まぁ、スライムそっちのけでクロさんと話してたからなぁ。

「我が51層のボスだよ!」
「は、はぁ」
「あっ、今、スライムがボス? バカにしてるの? 余裕で突破出来るぞ? とか思ったでしょ?!」
「そんな事は無いですよ」
「スライムだって強いん……あれっ? 肯定した?」
「ええ」
「えっ?! 何で?! ここはスライムはボスなんてありえない! とバカにする所でしょ?!」

いや、そう言われてもなぁ。
日本のラノベを読んでいると、スライムってザコじゃないんだよね。
何でも取り込んで自分の脳力にしたり、酸を生み出して射出したりと、凶悪なキャラなんだよ。

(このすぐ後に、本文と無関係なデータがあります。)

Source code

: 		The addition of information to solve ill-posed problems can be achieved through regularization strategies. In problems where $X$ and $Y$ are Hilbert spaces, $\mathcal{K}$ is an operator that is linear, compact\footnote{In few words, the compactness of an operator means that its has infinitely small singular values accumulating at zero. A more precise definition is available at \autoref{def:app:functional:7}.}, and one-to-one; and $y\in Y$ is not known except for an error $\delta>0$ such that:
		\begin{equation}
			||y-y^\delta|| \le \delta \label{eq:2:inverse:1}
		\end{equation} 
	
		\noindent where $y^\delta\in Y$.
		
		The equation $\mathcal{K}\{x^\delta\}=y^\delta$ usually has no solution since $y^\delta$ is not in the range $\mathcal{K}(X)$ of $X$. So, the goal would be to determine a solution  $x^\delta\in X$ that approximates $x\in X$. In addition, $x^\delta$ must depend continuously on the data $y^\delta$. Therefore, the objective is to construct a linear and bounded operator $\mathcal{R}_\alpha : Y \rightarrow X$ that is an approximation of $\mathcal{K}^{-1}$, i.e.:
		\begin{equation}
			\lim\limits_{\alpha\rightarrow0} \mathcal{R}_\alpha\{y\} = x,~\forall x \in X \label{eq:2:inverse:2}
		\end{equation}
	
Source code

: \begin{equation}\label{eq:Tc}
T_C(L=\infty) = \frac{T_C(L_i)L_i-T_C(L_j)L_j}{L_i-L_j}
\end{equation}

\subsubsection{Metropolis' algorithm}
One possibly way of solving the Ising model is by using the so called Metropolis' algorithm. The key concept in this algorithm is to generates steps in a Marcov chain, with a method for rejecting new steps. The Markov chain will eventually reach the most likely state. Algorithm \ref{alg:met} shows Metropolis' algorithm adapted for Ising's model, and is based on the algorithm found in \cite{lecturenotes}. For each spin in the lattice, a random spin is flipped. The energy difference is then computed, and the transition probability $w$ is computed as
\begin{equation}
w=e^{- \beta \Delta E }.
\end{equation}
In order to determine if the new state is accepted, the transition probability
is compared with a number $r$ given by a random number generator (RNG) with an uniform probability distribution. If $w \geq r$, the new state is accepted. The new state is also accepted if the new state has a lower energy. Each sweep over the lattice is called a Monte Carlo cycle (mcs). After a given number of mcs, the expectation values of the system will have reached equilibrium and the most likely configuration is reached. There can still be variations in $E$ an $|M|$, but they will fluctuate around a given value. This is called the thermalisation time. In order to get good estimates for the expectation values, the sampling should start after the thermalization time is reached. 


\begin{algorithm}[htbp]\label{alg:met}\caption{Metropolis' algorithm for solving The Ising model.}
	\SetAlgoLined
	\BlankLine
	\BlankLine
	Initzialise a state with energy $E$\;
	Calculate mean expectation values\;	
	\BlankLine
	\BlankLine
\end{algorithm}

「バカになんかしませんよ。それにボスなんだから強いに決まってますよね?」
「ぐぬぬ、あっさりと納得されると、それはそれで気に入らない!」
「面倒ですね。認めているんだから良いじゃないですか」
「……しょうがない、そこは譲ってあげよう」
「はぁ、ありがとうございます?」

本当に面倒だな、このスライム。
あまりに人が来なかったので、会話が楽しいのかね?

「さて、我の能力だが、秘密なのだよ!」
「そうでしょうね」
「あっさり納得するなよ! 聞けよ! 質問しろよ!」
「いやだって、自分の能力を教える必要は無いでしょ。下手すれば不利になりますから」
「それでも聞くのがセオリーってヤツだろ! ダメだよ、決まり事は守らないと!」
「はいはい、分かりました。ひ、秘密?! それじゃあどうやって戦えば良いんだ?!」
「……棒読みで驚くのは止めようか。ね、相手が不愉快になるだけだからね?
 そこは真面目にやろうよ」

しつこいスライムだな。
こっちがわざわざ譲歩して驚いてあげたのにさ。

「もう良いよ! 特別に話してやるよ!」
「本当ですか?」
「ああ! なにせこの層まで来たのは君達が初めてだからね!
 初回ボーナスってやつだ! べ、別に貴方の為に教えるんじゃないんだからね!」
「そういうのは良いんで、早く言ってください」
「……ちっ、ノリの悪いヤツだ。
 我の能力は『対面した者を完璧にコピーする』というモノだ!
 ただしスタミナはそちらよりも上。ふふふ、自分を相手にいつまで耐えられるかな?」
「なるほど……厄介そうですね」
「そうだろう、そうだろう。私の能力に怯えながら死ねば……」
「話が長いです」

なんという事でしょう。
会話の最中に、クロさんがスライムを攻撃してしまった!

「か、会話の最中に攻撃をす……るのは、マナー違反…………」

スライムは、一撃で倒されてしまった!

せめて変身くらいさせてあげたら良かったんじゃないかなぁ……。